[[ Entries supplied, beginning ]]
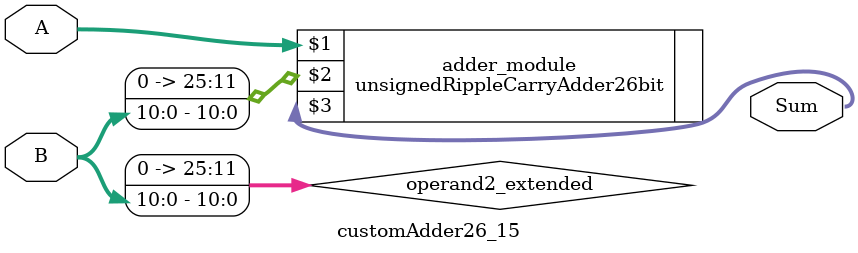
<source format=v>

module customAdder26_15(
                    input [25 : 0] A,
                    input [10 : 0] B,
                    
                    output [26 : 0] Sum
            );

    wire [25 : 0] operand2_extended;
    
    assign operand2_extended =  {15'b0, B};
    
    unsignedRippleCarryAdder26bit adder_module(
        A,
        operand2_extended,
        Sum
    );
    
endmodule
        
</source>
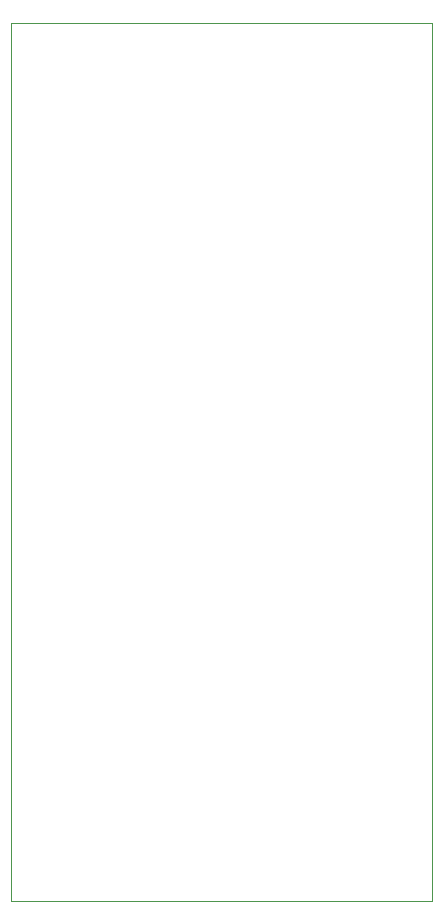
<source format=gbr>
%TF.GenerationSoftware,KiCad,Pcbnew,7.0.1-0*%
%TF.CreationDate,2023-05-31T17:03:07-06:00*%
%TF.ProjectId,STM32f4 Motion Sensor Shield,53544d33-3266-4342-904d-6f74696f6e20,rev?*%
%TF.SameCoordinates,Original*%
%TF.FileFunction,Profile,NP*%
%FSLAX46Y46*%
G04 Gerber Fmt 4.6, Leading zero omitted, Abs format (unit mm)*
G04 Created by KiCad (PCBNEW 7.0.1-0) date 2023-05-31 17:03:07*
%MOMM*%
%LPD*%
G01*
G04 APERTURE LIST*
%TA.AperFunction,Profile*%
%ADD10C,0.100000*%
%TD*%
G04 APERTURE END LIST*
D10*
X192400000Y-50800000D02*
X156800000Y-50800000D01*
X192400000Y-50800000D02*
X192400000Y-125200000D01*
X156800000Y-125200000D02*
X192400000Y-125200000D01*
X156800000Y-50800000D02*
X156800000Y-125200000D01*
M02*

</source>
[[ Entries supplied, end ]]
Exercise directions. In your copy, every entry above must match word for word, and no picture may appear.

Task response.
<source format=v>

module customAdder26_15(
                    input [25 : 0] A,
                    input [10 : 0] B,
                    
                    output [26 : 0] Sum
            );

    wire [25 : 0] operand2_extended;
    
    assign operand2_extended =  {15'b0, B};
    
    unsignedRippleCarryAdder26bit adder_module(
        A,
        operand2_extended,
        Sum
    );
    
endmodule
        
</source>
<source format=gbr>
%TF.GenerationSoftware,KiCad,Pcbnew,7.0.1-0*%
%TF.CreationDate,2023-05-31T17:03:07-06:00*%
%TF.ProjectId,STM32f4 Motion Sensor Shield,53544d33-3266-4342-904d-6f74696f6e20,rev?*%
%TF.SameCoordinates,Original*%
%TF.FileFunction,Profile,NP*%
%FSLAX46Y46*%
G04 Gerber Fmt 4.6, Leading zero omitted, Abs format (unit mm)*
G04 Created by KiCad (PCBNEW 7.0.1-0) date 2023-05-31 17:03:07*
%MOMM*%
%LPD*%
G01*
G04 APERTURE LIST*
%TA.AperFunction,Profile*%
%ADD10C,0.100000*%
%TD*%
G04 APERTURE END LIST*
D10*
X192400000Y-50800000D02*
X156800000Y-50800000D01*
X192400000Y-50800000D02*
X192400000Y-125200000D01*
X156800000Y-125200000D02*
X192400000Y-125200000D01*
X156800000Y-50800000D02*
X156800000Y-125200000D01*
M02*

</source>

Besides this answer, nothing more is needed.